Thursday, October 29, 2009

Hate Crimes Bill Signed Into Law

I hear in the news today that Pres. Obama has signed into law the new bill adding sexual orientation to the existing hate crimes bill. Here's some of CNN had to say:

Washington (CNN) -- President Obama on Wednesday signed a law that makes it a federal crime to assault an individual because of his or her sexual orientation or gender identity.

The expanded federal hate crimes law, hailed by supporters as the first major federal gay rights legislation, was added to a $680 billion defense authorization bill that Obama signed at a packed White House ceremony.
The hate crimes measure was named for Matthew Shepard, a gay Wyoming teenager who died after being kidnapped and severely beaten in October 1998, and James Byrd Jr., an African-American man dragged to death in Texas the same year.

Shepard's mother, Judy, was among those at the ceremony that also included Vice President Joe Biden, Defense Secretary Robert Gates, Attorney General Eric Holder and leading members of Congress and the Pentagon, who were on hand for the appropriations bill signing.

—from a CNN news release, 28 October 2009

I hear general clamoring of celebration from most corners of the gay community, or rather, communities. I hear celebration, and I hear cheering, and I hear relief, and also the feeling that now, something will be done, if anything like Matthew Shepard's murder happens again.

And I live out here in the rural small town conservative Upper Midwest, and although my own friends here who know I'm gay have been likewise congratulating me on this news, I know that we're surrounded by many who would still have no problem putting Matthew's corpse up on that storm fence themselves. I wonder what all this will change.

I hear one voice on a gay blog website saying words like: If i am ever beaten or killed it's good to know something might be done.

And I am staggered. If I am ever beaten or killed, it's good to know that something might, perhaps, maybe, hopefully, be done. . . . As though that were never a possibility before. This is how we live our lives: knowing that we can still be murdered, for no reason other than that we're gay, or lesbian, or intersex, or purple. And we all still know that no law can stop people from hating; it can only make the consequences for their actions more severe. Perhaps they'll think twice. But since hatred and fear are emotional and irrational, a potential gay-basher stopping to think before acting seems unlikely. Like the death sentence, it will prove to be no real deterrent, although it might lead to justice.

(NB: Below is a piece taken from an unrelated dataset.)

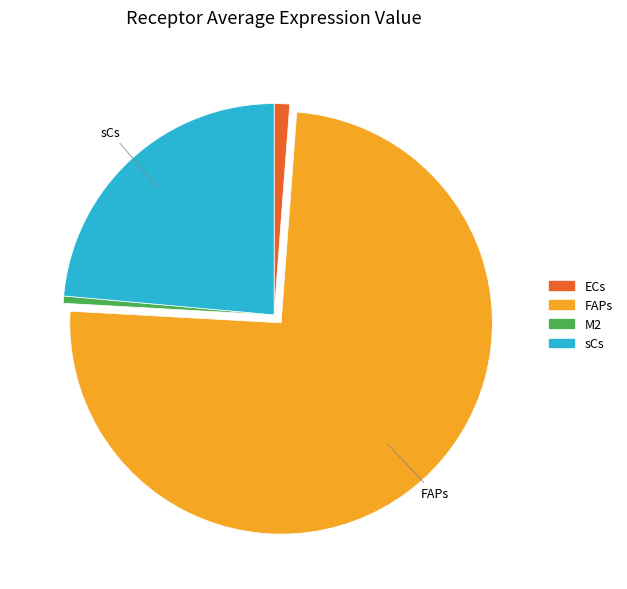

Combined, do ECs and FAPs account for over 50%?

Yes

And I find myself responding to this dilemma, as follows:

Having been bashed, verbally and physically, at different times in different places, for being gay—which is doubly ironic since I'm more butch than femme to all appearances—for being smart, for being opinionated, I suppose that I'm glad to see the legislation added to the register.

Yet I am led to a deeper question:

Is this anything but a symbolic political victory? Will it actually change anything? How long will it be before those who uphold the law actually do uphold the law, and take for granted that gay-bashing is wrong, rather than needing to be pushed into enforcing the laws already on the books? (This new law just makes Federal what many States had already done.)

Will this really put an end to anything? Will it really save future Matthew Shepards? Or will it just make those killers easier to prosecute? Does it save lives, or does it allow us to take better revenge?

If I am beaten or murdered for being gay, will this law mean much to my ghost?

As someone who has been bashed, mugged, and assaulted a few times in my life, over the years—and as someone who was regularly bullied and beaten during my school years—I can't as if I have much faith in the power of this new law. I can't say as if I feel much safer, tonight, knowing that such a law now exists. My feelings of safety come from within, from refusing to be a victim, from my learned ability to take care of myself. I won't depend on the law if I find myself in a situation in which I am at risk; I will defend myself. I won't depend on law enforcement. Being bullied in my youth taught the very important lesson that you cannot always rely on those in authority to come to your aid; in fact, you'd better not.

And then there's the issue of revenge. Is bashing back, if that's what it comes to, satisfactory? Does it make us feel better? Does it make the world a finer place? I can't get Gandhi's words out of my mind tonight: An eye for an eye makes the whole world blind.

I'm not just being contrary here. I think these are genuine questions, which haven't been addressed yet.

Real change, the real prevention of more murders and bashings, will only come when people no longer care whether you're gay or not. When being gay, itself, is not an issue, and neither hated nor feared.

Hate crimes legislation may be a good start. It may in fact be the only place available to start from.

But it's not enough.

This law is only the beginning. There remains a great deal more work to be done.


  1. Art, I first encountered your comments on Working with Words, John's blog.

    This is powerful stuff. I look forward to the day when it won't matter who we love, but rather only that we love.

    This really spoke to me: I can't say as if I feel much safer, tonight, knowing that such a law now exists. My feelings of safety come from within, from refusing to be a victim, from my learned ability to take care of myself.

    Stay strong.

  2. Hi, Kim, nice to see you here! And thanks very much for the comments, and the response.

    I very much agree. Like you, I look forward to that day when none of this matters anymore, except that we DO love each other.